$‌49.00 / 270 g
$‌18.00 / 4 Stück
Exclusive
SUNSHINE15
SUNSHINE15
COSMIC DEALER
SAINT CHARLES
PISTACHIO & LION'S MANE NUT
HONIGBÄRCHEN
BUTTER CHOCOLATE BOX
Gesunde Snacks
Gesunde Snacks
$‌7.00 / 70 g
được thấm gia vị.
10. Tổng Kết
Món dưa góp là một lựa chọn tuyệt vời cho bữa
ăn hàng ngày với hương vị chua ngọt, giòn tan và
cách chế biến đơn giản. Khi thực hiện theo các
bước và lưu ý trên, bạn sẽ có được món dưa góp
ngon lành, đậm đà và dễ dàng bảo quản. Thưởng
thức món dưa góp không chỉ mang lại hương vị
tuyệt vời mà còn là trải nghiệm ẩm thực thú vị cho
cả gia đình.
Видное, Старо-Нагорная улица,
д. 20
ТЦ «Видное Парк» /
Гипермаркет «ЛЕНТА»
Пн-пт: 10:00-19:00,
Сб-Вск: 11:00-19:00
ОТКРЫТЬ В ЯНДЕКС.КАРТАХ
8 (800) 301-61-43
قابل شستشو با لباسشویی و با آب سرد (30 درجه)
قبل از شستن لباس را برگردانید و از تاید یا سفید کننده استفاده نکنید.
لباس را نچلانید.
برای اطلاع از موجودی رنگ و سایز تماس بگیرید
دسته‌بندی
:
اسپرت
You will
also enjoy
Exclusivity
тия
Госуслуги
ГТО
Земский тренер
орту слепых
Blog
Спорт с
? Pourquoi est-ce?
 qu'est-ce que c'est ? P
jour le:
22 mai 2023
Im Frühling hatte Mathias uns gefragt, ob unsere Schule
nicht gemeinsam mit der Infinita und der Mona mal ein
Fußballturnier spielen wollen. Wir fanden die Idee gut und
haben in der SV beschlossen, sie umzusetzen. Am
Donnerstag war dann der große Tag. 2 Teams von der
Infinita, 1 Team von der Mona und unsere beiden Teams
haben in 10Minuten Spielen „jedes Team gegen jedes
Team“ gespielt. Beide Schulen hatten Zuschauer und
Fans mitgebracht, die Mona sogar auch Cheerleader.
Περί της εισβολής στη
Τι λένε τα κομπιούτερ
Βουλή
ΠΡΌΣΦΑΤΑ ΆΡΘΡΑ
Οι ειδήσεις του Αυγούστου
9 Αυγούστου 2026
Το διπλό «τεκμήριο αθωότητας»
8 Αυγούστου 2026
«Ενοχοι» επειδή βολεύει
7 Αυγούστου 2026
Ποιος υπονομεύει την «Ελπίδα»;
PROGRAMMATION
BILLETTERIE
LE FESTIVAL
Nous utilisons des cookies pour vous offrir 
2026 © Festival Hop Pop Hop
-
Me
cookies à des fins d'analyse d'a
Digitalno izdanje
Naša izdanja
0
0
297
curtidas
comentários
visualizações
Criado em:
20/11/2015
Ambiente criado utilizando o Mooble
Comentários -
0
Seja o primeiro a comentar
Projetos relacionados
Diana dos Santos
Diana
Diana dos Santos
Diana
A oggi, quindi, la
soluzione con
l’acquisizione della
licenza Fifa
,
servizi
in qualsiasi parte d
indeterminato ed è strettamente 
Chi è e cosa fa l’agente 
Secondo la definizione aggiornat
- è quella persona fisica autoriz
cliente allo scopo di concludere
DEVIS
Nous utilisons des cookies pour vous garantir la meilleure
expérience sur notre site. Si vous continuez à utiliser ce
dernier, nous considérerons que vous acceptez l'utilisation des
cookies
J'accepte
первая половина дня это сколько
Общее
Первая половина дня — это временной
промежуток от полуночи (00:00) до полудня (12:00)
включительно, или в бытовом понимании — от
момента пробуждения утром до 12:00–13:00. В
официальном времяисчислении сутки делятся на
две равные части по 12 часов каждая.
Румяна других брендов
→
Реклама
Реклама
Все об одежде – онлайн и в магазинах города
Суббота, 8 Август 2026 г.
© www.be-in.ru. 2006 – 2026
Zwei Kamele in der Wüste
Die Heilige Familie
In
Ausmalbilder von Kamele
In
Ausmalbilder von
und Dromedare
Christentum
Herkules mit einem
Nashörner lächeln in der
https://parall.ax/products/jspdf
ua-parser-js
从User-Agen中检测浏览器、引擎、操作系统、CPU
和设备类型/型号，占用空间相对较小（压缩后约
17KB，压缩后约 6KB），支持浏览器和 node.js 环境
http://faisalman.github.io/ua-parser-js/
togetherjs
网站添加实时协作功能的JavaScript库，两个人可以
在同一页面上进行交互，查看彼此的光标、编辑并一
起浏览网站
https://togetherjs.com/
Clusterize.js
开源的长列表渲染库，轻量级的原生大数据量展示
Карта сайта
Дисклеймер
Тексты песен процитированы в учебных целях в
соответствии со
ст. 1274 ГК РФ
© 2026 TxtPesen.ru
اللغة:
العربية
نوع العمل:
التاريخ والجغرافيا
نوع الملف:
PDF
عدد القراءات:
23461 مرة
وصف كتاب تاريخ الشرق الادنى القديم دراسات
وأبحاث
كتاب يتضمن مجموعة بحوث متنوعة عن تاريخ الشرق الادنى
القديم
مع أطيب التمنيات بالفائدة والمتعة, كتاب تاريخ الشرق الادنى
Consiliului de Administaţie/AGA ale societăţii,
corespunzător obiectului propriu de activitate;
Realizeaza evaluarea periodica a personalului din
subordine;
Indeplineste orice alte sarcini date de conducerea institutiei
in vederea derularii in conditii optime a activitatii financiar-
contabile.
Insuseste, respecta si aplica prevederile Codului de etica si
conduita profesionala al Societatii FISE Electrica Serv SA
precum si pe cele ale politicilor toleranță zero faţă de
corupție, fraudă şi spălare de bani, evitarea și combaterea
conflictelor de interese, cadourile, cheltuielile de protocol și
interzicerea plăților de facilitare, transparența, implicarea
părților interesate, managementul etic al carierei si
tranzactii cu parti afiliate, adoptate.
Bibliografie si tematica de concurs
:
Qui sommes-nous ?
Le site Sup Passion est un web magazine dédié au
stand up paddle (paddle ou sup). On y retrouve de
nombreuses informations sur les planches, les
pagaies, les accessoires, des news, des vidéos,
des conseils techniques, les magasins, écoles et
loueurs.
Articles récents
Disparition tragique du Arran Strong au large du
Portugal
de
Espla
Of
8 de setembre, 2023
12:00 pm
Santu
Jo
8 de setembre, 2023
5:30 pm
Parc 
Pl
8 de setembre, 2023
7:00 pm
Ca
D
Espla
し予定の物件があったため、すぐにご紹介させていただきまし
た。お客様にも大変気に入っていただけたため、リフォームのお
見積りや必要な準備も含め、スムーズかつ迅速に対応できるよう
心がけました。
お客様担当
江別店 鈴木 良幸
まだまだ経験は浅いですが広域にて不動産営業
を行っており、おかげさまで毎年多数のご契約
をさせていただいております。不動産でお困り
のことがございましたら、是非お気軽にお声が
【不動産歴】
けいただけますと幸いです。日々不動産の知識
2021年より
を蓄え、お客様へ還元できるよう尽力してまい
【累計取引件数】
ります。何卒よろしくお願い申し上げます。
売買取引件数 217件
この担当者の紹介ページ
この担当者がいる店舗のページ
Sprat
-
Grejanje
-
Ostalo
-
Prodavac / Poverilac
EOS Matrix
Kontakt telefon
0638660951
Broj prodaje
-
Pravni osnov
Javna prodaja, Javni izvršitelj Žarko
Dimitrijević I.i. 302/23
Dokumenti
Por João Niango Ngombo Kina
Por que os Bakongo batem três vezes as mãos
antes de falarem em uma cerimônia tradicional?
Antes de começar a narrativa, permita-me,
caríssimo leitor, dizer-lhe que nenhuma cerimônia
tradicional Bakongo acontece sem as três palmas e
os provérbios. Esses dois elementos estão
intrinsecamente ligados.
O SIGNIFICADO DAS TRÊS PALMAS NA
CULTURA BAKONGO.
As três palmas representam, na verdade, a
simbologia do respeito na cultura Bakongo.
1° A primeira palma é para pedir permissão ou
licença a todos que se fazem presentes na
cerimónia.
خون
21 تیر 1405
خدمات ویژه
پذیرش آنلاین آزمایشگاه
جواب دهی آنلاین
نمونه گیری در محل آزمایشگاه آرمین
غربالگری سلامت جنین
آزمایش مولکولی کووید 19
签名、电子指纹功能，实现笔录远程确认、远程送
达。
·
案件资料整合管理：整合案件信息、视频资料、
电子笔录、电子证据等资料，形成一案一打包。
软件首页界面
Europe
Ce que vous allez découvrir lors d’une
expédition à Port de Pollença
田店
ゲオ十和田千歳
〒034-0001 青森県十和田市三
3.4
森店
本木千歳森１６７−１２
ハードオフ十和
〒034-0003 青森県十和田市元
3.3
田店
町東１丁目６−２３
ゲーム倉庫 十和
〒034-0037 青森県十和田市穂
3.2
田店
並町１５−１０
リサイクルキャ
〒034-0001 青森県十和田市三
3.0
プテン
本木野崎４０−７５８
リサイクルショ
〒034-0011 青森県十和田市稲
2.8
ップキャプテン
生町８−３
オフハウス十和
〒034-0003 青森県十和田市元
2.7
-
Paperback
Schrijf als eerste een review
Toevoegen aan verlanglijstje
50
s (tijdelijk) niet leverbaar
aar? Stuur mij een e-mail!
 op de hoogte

**PROBLEM DETAILS**
Rewrite the lines of the data as a numbered list, from the first line down to and including the line with "thức món dưa góp không chỉ mang lại hương vị". Leave out any blank lines.

**EXERCISE OUTPUT**
1. $‌49.00 / 270 g
2. $‌18.00 / 4 Stück
3. Exclusive
4. SUNSHINE15
5. SUNSHINE15
6. COSMIC DEALER
7. SAINT CHARLES
8. PISTACHIO & LION'S MANE NUT
9. HONIGBÄRCHEN
10. BUTTER CHOCOLATE BOX
11. Gesunde Snacks
12. Gesunde Snacks
13. $‌7.00 / 70 g
14. được thấm gia vị.
15. 10. Tổng Kết
16. Món dưa góp là một lựa chọn tuyệt vời cho bữa
17. ăn hàng ngày với hương vị chua ngọt, giòn tan và
18. cách chế biến đơn giản. Khi thực hiện theo các
19. bước và lưu ý trên, bạn sẽ có được món dưa góp
20. ngon lành, đậm đà và dễ dàng bảo quản. Thưởng
21. thức món dưa góp không chỉ mang lại hương vị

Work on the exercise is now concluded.